Another statistic, variance explained, or r² (which is just the correlation coefficient squared), tells us how well the regression line describes the data. Variance explained is expressed in percentages or proportions, so an r² of 0.55 means that the independent variable explained 55% or the change or variance in the dependent variable.

Here are a couple of examples. To take the extreme case, suppose we had a regression line that perfectly fit the data in a positive relationship. The correlation would then be +1.0 and the r²would be (1.0)² = 1 or 100%. This means that knowing the independent variable allows us to explain ALL the change or all the variance in the dependent variable. A correlation of +0.8, an extremely strong relationship, means that the independent variable explains (0.8)² or .64 or 64% of the variance in the dependent variable.

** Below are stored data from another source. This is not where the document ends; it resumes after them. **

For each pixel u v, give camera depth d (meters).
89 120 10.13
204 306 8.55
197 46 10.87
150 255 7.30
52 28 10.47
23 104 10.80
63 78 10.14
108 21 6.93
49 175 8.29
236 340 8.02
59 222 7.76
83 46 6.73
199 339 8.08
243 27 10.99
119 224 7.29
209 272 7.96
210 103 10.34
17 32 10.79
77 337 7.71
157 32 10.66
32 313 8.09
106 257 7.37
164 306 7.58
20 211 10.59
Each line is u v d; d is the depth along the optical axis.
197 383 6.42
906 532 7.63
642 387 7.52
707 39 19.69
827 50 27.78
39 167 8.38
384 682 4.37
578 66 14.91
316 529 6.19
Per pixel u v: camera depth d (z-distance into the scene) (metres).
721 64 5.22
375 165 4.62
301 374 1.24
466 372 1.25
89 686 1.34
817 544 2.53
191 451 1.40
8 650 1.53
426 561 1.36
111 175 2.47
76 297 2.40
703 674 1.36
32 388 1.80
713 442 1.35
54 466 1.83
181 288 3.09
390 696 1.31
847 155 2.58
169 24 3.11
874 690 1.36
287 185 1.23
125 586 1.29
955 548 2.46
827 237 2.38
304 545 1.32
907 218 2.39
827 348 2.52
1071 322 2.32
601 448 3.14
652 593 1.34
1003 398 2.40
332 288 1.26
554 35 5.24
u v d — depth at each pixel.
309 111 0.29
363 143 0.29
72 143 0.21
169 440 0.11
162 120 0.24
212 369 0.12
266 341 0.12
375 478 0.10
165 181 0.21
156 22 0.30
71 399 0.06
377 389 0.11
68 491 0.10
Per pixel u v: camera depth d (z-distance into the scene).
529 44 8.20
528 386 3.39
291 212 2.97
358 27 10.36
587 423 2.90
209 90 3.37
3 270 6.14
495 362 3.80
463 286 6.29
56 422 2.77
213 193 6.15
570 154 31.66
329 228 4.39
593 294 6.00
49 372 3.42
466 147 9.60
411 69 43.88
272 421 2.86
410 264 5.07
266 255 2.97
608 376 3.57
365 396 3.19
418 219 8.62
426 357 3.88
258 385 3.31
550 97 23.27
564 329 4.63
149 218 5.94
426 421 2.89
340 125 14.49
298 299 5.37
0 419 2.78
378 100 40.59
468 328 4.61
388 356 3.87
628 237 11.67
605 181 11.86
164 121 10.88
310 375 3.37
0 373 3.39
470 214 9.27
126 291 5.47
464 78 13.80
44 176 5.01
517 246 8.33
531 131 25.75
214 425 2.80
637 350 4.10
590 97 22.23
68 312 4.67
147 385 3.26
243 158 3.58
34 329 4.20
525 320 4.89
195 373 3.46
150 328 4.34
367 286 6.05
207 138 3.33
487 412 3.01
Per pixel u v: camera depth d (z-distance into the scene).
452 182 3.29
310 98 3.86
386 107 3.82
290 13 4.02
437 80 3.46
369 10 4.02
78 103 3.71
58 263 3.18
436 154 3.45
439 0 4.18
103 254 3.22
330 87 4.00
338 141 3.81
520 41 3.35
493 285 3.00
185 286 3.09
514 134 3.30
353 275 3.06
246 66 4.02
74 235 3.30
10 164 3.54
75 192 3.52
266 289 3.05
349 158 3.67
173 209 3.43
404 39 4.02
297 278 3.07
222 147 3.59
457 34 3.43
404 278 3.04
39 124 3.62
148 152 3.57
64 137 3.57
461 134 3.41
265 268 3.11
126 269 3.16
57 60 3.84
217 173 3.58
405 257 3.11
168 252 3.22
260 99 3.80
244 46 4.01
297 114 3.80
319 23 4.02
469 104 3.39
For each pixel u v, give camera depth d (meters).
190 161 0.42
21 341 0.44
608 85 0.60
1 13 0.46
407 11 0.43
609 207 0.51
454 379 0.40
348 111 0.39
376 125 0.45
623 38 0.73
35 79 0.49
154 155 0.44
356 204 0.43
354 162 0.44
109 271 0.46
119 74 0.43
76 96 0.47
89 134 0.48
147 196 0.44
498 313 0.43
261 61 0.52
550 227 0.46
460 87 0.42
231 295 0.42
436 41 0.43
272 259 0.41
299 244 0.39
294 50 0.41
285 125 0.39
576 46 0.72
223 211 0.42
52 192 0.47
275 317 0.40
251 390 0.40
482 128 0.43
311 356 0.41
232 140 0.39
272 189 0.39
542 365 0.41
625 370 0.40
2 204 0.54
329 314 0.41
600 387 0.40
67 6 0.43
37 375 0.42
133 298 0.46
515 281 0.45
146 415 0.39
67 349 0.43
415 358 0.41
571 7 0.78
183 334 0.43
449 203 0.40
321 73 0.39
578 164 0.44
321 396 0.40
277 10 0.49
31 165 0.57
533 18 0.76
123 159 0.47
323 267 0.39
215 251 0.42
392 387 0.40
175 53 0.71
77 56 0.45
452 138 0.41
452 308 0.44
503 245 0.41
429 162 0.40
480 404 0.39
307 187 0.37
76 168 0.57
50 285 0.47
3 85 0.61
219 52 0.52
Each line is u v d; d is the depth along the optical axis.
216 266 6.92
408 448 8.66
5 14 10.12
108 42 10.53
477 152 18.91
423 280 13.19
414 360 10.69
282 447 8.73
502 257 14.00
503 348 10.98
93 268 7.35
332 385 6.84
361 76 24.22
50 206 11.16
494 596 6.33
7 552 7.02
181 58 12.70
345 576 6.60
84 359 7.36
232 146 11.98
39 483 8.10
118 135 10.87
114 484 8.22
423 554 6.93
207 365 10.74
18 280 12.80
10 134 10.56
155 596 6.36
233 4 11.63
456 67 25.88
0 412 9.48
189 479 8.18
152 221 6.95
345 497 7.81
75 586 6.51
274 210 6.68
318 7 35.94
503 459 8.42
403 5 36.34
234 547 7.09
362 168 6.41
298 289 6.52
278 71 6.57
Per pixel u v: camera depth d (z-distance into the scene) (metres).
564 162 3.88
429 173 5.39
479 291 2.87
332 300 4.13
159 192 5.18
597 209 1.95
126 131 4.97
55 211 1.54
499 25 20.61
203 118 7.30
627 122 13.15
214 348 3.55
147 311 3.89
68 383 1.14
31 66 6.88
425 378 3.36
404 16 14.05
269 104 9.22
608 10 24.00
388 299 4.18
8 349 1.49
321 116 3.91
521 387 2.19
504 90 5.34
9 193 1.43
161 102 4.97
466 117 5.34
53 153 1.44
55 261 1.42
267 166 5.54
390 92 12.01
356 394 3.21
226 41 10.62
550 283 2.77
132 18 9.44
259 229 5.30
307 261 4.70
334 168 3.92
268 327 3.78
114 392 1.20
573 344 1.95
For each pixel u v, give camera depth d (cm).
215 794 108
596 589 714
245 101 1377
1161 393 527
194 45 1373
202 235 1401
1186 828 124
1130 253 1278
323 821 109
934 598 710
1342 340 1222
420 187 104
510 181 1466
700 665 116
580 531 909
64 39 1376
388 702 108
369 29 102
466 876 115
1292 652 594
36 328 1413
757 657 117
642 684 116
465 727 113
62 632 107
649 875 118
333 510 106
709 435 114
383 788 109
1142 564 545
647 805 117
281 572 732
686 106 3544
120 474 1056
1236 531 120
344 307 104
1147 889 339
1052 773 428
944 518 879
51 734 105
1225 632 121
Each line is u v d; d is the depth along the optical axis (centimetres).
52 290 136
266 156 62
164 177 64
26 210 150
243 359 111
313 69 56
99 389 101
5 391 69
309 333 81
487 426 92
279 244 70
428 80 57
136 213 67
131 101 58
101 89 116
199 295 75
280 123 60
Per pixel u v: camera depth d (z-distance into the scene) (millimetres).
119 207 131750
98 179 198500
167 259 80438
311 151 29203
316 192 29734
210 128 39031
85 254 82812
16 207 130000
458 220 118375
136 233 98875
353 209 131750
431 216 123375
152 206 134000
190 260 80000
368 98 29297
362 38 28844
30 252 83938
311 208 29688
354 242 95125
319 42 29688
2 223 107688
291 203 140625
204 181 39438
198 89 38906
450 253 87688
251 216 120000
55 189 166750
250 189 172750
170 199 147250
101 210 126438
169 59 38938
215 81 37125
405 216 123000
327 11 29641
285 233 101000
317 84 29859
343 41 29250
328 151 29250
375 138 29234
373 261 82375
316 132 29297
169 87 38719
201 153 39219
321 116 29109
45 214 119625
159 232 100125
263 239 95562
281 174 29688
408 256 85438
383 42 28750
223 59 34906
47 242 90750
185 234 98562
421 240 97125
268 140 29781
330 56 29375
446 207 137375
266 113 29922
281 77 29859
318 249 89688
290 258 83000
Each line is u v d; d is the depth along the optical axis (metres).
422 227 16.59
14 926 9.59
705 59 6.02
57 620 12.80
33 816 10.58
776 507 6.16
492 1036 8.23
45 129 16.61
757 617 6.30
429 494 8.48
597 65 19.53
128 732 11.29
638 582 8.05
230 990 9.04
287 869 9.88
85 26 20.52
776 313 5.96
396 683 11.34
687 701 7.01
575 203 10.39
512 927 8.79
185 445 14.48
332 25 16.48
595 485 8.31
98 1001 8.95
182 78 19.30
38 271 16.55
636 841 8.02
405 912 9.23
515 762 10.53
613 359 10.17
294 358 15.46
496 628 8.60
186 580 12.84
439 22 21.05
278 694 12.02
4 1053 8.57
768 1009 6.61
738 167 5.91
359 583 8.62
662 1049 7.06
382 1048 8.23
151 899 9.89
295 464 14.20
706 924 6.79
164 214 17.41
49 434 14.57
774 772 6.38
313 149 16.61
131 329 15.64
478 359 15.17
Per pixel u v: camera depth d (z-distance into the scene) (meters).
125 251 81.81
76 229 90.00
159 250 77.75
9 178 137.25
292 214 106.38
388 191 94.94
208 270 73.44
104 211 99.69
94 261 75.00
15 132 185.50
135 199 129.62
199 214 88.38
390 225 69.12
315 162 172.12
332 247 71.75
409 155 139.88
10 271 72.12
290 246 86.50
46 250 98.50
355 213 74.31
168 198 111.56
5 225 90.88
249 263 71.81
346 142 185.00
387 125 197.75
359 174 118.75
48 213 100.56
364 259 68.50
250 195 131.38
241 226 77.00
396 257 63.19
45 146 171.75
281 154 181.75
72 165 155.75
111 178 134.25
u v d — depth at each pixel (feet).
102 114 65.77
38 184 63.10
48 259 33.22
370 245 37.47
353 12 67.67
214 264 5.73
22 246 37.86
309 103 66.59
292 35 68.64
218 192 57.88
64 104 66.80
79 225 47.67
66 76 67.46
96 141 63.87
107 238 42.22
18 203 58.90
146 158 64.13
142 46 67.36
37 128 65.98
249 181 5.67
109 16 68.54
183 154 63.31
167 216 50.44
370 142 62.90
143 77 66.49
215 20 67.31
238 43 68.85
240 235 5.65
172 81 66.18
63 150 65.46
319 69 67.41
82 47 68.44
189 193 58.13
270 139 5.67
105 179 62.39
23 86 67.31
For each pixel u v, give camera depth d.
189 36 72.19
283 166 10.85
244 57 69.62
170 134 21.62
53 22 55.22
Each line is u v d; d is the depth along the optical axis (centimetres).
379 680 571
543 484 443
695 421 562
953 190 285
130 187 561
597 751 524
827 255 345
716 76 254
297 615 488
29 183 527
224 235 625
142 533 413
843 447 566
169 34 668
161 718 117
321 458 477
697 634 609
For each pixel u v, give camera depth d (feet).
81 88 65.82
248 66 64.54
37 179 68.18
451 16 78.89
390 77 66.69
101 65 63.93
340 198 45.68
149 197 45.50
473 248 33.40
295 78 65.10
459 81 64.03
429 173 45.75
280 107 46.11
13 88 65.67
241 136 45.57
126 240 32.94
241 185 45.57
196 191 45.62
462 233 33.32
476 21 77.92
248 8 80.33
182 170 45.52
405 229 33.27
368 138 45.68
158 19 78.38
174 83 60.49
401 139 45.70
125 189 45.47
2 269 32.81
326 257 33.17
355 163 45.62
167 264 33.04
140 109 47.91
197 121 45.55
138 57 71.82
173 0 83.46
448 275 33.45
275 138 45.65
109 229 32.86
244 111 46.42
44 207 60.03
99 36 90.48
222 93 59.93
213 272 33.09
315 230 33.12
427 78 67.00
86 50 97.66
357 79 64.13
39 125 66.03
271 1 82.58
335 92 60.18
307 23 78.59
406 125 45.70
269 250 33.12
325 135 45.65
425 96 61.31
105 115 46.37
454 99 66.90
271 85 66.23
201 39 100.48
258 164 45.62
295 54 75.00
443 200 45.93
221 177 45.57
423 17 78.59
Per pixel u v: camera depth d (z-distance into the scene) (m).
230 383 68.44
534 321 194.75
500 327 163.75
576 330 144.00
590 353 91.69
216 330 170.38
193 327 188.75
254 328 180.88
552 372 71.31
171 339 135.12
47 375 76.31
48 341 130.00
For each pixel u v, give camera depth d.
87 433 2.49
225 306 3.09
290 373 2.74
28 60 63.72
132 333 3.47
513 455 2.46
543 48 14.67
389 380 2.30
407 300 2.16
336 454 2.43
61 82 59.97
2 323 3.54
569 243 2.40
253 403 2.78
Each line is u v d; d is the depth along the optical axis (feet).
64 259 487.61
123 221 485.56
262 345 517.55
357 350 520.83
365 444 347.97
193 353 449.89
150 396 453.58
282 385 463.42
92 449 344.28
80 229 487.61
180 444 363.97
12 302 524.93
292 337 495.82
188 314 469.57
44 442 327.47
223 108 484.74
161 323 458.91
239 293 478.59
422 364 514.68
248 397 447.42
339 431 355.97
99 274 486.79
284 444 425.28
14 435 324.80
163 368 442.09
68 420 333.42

The error that is left over after we explain the variance might be called “unexplained variance.” We get a pictorial representation of this in MicroCase by looking at the residuals. Each residual is the vertical distance from the regression line to each data point. So if all points fell on the line, a perfect relationship, the residuals would be zero. The longer the residual lines, the more the unexplained variance.

Here are the residuals for the regression line that explains family income by years of education for the 2006 Aiken County Exit Poll.

You will note that this was a highly significant relationship (p = 0.000) that was strong (r = 0.408). The double stars after the r (**) is a standard way of saying that the relationship is significant at the 0.01 or 1% level. One star (*) is the standard way of saying that it is significant at the 0.05 or 5% level. But in this case, the stars do not add anything we do not already see, because MicroCase tells us a more precise probability (p = 0.000), so we already know that it is significant at better than the 1% level! If we computed the r², it would be (0.408)² = 0.166 or 16.6% of the variance of family income is explained by years of education.

What is really cool is that we can also do multiple regression. That allows us to try to explain a dependent variable with several independent variables at once. The interpretation is about the same. Each independent variable has its own coefficient, sometimes called the b-coefficient. Moreover, if we look at the standardized coefficients, usually called the "betas," we can compare the influence of the independent variables. Comparing the unstandardized coefficients does not tell us much because the units of measurement greatly influence their values. However, we can't easily look at any regression line in multiple regression because each independent variable adds another dimension to any picture. Micro Case does a great job with both simple regression and multiple regression.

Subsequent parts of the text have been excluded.